Of course, as you know, he has struggled over the years and it didn’t take long for people to start talking about autism. The main sign in Corrigan was his aversion to making eye contact. It wasn’t as though he always had his head down, or was staring at a wall, not at all. He would look in your direction when it suited him, but not in the way that you would sit with a toddler and talk to them while looking at each other. Or as they called it “prolonged, meaningful eye contact”. When his therapists would come to the house, the only way they could get him to look in their direction was to be at a safe distance across the room. Any closer than four feet from him and you could be assured he would tune you out. Making meaningful eye-contact seemed to make him very uncomfortable and again, that connection was denied.
I have taken thousands of photographs of Corrigan in his lifetime and many of them show him looking right at me, or should I say, right at the camera but this was often a trick. I used a multitude of things to get him to look my way for a photograph, or I would simply lie in wait- snapping the photos with precision, the exact moment he looked my direction. I could focus my camera in a split second to capture what I wanted. I showed him to you, to the world, as I wanted him to be seen. But reality was quite different. To this day, I do the same thing, I use the same tricks, to make him look at the camera for me. I also wait for his hands to stop flapping, or catch him in a mid-flap pause, so that the shot is the way I want it. The way you see Corrigan in photos, and the way he acts when you meet him in person, may perhaps be a bit surprising.

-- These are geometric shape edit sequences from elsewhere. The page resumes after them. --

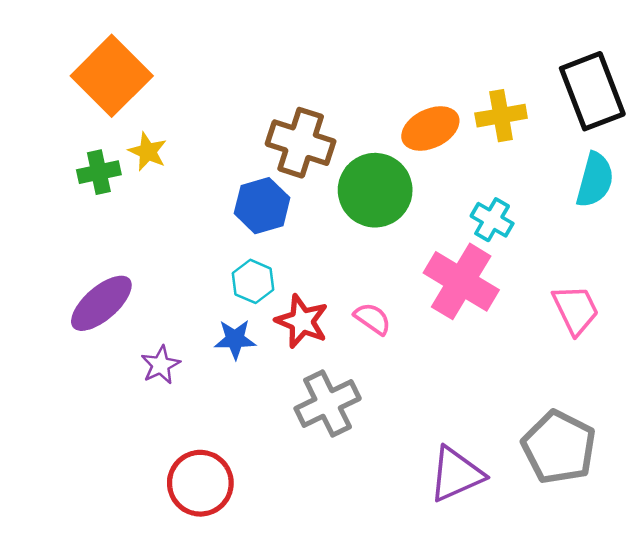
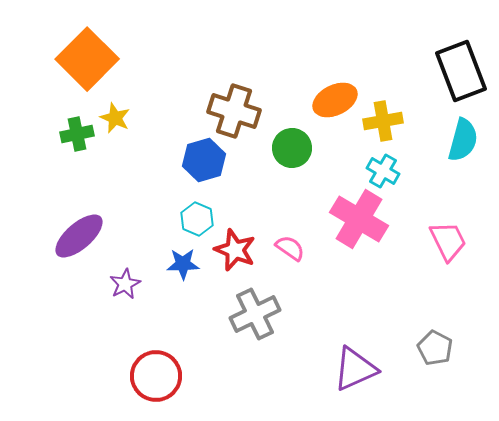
yellow cross: (501, 116) -> (383, 121), moved
green circle: (375, 190) -> (292, 148), size x0.7
gray pentagon: (559, 447) -> (435, 348), size x0.6

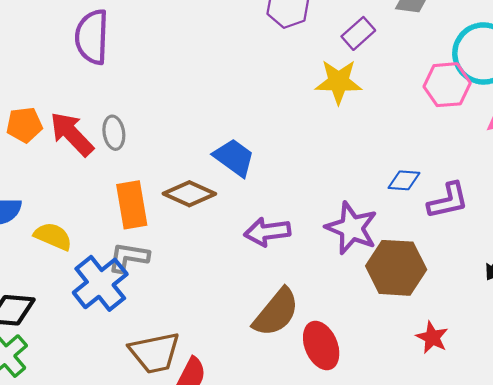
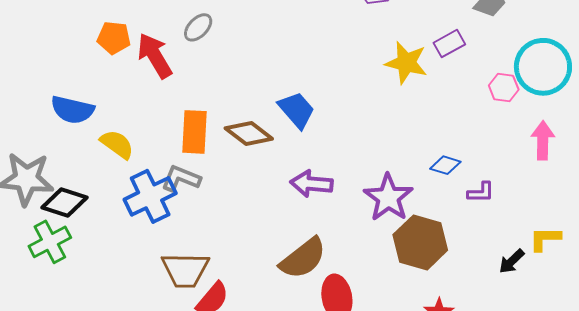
purple rectangle: (358, 33) -> (449, 44), moved
pink hexagon: (447, 85) -> (504, 88), size x0.7
gray ellipse: (114, 133) -> (198, 27), moved, turned 40
purple L-shape: (448, 201) -> (481, 192), size x0.7

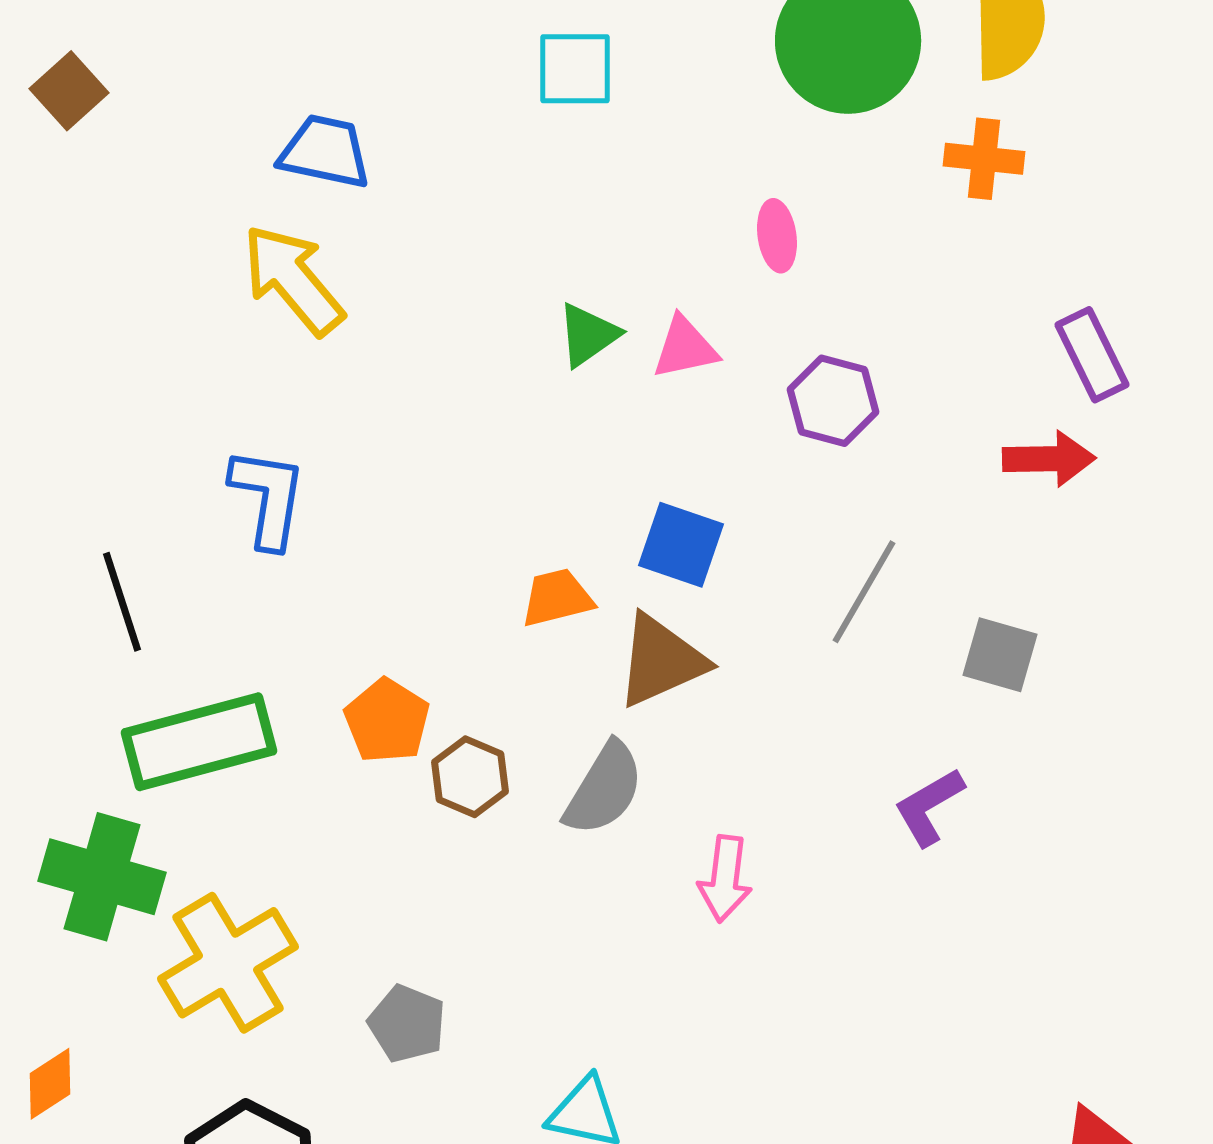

He doesn’t seem all that “different” on here, I know.
Over the years, as everyone has worked so hard to ease his anxiety and he has grown to feel safer and more confident in his place in the world, something miraculous has happened. Corrigan now wants you to look at him. He deliberately wants to be close, nose-to-nose actually, and stare into your eyes. He still has times that eye-contact is just still too much, especially in new or exciting situations, and even if he knows you, it might take him hours to feel comfortable enough to look you in the eye…but he can do it. He wants to do it. It is amazing and I do not take any of it for granted. I know how fortunate we are that he “sees” us now, how we could very well be locked into a life that is wholly different than what we know. He could have continued to turn inward, whether from autism, or Post Traumatic Pediatric Stress Disorder. Instead, we have been blessed with a breakthrough of sorts. A chance that cannot ever be taken for granted, a chance to connect in the way I so desperately desired from nearly the moment he was born.
What prompted this post today? A blog post from a new mom, those are the ones that seem to sting the most these days. Maybe now that things have calmed down medically with Corrigan, and he is doing so well with life, I have more time to think about the things I hadn’t had much time to think about before. Today it was a gorgeous photo of a brand new family, taken only hours after birth, and the newborn was looking so brightly at the camera, much like my niece looked at me last year, that it tossed me back to those darker first days of Corrigan’s birth. I didn’t linger long though, because when a darker memory hits me, I now choose to be deliberate in finding the positive.
Yeah, I was “ripped off” and so was Corrigan. So were Mark and Connor. But we have all come so far, so we didn’t get a connection then, but we have one now and hey…better late than never.